▶ **What this task involves**:
Copy the data below line for line, keeping every word and mark unchanged.

[Data excerpts]
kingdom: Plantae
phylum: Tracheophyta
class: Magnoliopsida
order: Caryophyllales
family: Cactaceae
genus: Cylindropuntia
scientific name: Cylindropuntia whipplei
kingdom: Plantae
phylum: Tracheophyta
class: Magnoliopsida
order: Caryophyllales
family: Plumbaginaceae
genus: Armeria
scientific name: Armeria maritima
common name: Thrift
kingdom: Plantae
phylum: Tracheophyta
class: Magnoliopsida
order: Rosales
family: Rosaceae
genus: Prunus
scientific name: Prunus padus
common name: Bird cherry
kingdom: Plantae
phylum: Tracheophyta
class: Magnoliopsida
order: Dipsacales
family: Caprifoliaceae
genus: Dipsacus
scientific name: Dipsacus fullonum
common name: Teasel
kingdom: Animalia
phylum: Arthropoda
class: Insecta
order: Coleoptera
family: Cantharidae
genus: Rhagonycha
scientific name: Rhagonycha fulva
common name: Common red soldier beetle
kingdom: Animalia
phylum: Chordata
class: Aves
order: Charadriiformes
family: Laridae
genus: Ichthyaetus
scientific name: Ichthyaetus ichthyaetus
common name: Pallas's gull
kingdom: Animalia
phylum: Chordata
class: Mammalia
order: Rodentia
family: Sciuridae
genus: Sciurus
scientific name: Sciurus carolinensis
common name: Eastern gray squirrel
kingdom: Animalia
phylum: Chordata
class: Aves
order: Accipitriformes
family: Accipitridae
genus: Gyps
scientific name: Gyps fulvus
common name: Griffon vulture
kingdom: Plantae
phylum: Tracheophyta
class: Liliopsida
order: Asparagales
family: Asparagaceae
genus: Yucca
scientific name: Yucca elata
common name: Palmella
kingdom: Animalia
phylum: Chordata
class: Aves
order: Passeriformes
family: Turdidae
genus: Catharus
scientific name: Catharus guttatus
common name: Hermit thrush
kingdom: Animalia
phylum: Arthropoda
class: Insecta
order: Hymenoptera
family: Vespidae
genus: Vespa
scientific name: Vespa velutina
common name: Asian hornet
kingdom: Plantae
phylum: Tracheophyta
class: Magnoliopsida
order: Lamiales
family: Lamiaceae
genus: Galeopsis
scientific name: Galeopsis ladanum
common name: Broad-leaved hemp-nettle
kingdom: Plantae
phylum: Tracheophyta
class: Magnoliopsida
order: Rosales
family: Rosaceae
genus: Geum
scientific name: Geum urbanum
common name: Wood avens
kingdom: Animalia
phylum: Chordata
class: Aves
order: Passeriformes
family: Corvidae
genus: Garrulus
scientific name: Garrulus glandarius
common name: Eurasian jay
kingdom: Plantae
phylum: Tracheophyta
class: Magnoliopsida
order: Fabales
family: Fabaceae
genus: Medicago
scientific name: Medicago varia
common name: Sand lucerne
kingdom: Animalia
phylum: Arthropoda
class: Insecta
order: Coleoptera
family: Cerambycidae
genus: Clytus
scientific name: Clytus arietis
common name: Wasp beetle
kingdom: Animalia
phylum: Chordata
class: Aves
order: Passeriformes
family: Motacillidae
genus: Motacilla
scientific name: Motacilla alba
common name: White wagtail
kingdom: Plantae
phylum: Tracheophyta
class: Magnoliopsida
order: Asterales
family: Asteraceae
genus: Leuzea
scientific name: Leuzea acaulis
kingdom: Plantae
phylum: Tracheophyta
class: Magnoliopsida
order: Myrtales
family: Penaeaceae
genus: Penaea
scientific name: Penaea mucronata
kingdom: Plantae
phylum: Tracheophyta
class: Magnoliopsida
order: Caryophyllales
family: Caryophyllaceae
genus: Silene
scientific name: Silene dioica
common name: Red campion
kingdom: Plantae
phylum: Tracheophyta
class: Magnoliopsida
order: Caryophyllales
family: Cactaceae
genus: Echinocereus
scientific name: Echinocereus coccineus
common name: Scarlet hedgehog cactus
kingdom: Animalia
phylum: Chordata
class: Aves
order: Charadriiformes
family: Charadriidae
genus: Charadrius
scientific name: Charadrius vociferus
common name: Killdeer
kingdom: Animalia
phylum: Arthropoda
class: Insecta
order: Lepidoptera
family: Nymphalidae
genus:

▶ **Written response**:
kingdom: Plantae
phylum: Tracheophyta
class: Magnoliopsida
order: Caryophyllales
family: Cactaceae
genus: Cylindropuntia
scientific name: Cylindropuntia whipplei
kingdom: Plantae
phylum: Tracheophyta
class: Magnoliopsida
order: Caryophyllales
family: Plumbaginaceae
genus: Armeria
scientific name: Armeria maritima
common name: Thrift
kingdom: Plantae
phylum: Tracheophyta
class: Magnoliopsida
order: Rosales
family: Rosaceae
genus: Prunus
scientific name: Prunus padus
common name: Bird cherry
kingdom: Plantae
phylum: Tracheophyta
class: Magnoliopsida
order: Dipsacales
family: Caprifoliaceae
genus: Dipsacus
scientific name: Dipsacus fullonum
common name: Teasel
kingdom: Animalia
phylum: Arthropoda
class: Insecta
order: Coleoptera
family: Cantharidae
genus: Rhagonycha
scientific name: Rhagonycha fulva
common name: Common red soldier beetle
kingdom: Animalia
phylum: Chordata
class: Aves
order: Charadriiformes
family: Laridae
genus: Ichthyaetus
scientific name: Ichthyaetus ichthyaetus
common name: Pallas's gull
kingdom: Animalia
phylum: Chordata
class: Mammalia
order: Rodentia
family: Sciuridae
genus: Sciurus
scientific name: Sciurus carolinensis
common name: Eastern gray squirrel
kingdom: Animalia
phylum: Chordata
class: Aves
order: Accipitriformes
family: Accipitridae
genus: Gyps
scientific name: Gyps fulvus
common name: Griffon vulture
kingdom: Plantae
phylum: Tracheophyta
class: Liliopsida
order: Asparagales
family: Asparagaceae
genus: Yucca
scientific name: Yucca elata
common name: Palmella
kingdom: Animalia
phylum: Chordata
class: Aves
order: Passeriformes
family: Turdidae
genus: Catharus
scientific name: Catharus guttatus
common name: Hermit thrush
kingdom: Animalia
phylum: Arthropoda
class: Insecta
order: Hymenoptera
family: Vespidae
genus: Vespa
scientific name: Vespa velutina
common name: Asian hornet
kingdom: Plantae
phylum: Tracheophyta
class: Magnoliopsida
order: Lamiales
family: Lamiaceae
genus: Galeopsis
scientific name: Galeopsis ladanum
common name: Broad-leaved hemp-nettle
kingdom: Plantae
phylum: Tracheophyta
class: Magnoliopsida
order: Rosales
family: Rosaceae
genus: Geum
scientific name: Geum urbanum
common name: Wood avens
kingdom: Animalia
phylum: Chordata
class: Aves
order: Passeriformes
family: Corvidae
genus: Garrulus
scientific name: Garrulus glandarius
common name: Eurasian jay
kingdom: Plantae
phylum: Tracheophyta
class: Magnoliopsida
order: Fabales
family: Fabaceae
genus: Medicago
scientific name: Medicago varia
common name: Sand lucerne
kingdom: Animalia
phylum: Arthropoda
class: Insecta
order: Coleoptera
family: Cerambycidae
genus: Clytus
scientific name: Clytus arietis
common name: Wasp beetle
kingdom: Animalia
phylum: Chordata
class: Aves
order: Passeriformes
family: Motacillidae
genus: Motacilla
scientific name: Motacilla alba
common name: White wagtail
kingdom: Plantae
phylum: Tracheophyta
class: Magnoliopsida
order: Asterales
family: Asteraceae
genus: Leuzea
scientific name: Leuzea acaulis
kingdom: Plantae
phylum: Tracheophyta
class: Magnoliopsida
order: Myrtales
family: Penaeaceae
genus: Penaea
scientific name: Penaea mucronata
kingdom: Plantae
phylum: Tracheophyta
class: Magnoliopsida
order: Caryophyllales
family: Caryophyllaceae
genus: Silene
scientific name: Silene dioica
common name: Red campion
kingdom: Plantae
phylum: Tracheophyta
class: Magnoliopsida
order: Caryophyllales
family: Cactaceae
genus: Echinocereus
scientific name: Echinocereus coccineus
common name: Scarlet hedgehog cactus
kingdom: Animalia
phylum: Chordata
class: Aves
order: Charadriiformes
family: Charadriidae
genus: Charadrius
scientific name: Charadrius vociferus
common name: Killdeer
kingdom: Animalia
phylum: Arthropoda
class: Insecta
order: Lepidoptera
family: Nymphalidae
genus:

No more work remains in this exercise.